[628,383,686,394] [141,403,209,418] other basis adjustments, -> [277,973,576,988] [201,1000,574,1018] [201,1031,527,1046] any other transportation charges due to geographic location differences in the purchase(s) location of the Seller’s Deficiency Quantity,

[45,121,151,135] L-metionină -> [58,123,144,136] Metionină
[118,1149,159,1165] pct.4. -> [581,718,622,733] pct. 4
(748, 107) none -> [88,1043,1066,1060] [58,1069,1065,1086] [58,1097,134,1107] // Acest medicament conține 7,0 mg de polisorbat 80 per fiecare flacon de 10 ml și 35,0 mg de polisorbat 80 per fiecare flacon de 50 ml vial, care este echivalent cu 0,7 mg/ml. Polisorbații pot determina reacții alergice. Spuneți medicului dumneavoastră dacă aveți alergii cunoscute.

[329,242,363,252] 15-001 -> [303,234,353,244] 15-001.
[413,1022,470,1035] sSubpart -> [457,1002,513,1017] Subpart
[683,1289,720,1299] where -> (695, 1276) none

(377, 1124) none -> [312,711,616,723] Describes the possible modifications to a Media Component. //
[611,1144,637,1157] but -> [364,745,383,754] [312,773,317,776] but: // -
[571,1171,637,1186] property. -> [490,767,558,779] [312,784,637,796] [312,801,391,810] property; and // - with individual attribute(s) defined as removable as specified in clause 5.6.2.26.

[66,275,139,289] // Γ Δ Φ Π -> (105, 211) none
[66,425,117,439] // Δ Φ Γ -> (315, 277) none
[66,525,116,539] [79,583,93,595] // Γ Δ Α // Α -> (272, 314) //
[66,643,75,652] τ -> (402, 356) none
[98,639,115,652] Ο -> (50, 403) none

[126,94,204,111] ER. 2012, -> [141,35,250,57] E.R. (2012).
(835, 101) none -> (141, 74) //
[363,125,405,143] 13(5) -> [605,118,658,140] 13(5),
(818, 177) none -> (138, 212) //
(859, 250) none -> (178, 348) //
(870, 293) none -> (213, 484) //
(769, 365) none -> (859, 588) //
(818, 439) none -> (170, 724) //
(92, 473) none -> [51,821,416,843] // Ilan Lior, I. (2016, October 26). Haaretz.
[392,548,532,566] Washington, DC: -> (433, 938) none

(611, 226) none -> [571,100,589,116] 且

▶ _TASK DETAILS_:
Proceeding from the line containing "[66,275,139,289] // Γ" through the line containing "(835, 101) none -> (141, 74) //", transcribe the lines above exactly, both end lines included.

▶ _RESPONSE TO THE EXERCISE_:
[66,275,139,289] // Γ Δ Φ Π -> (105, 211) none
[66,425,117,439] // Δ Φ Γ -> (315, 277) none
[66,525,116,539] [79,583,93,595] // Γ Δ Α // Α -> (272, 314) //
[66,643,75,652] τ -> (402, 356) none
[98,639,115,652] Ο -> (50, 403) none

[126,94,204,111] ER. 2012, -> [141,35,250,57] E.R. (2012).
(835, 101) none -> (141, 74) //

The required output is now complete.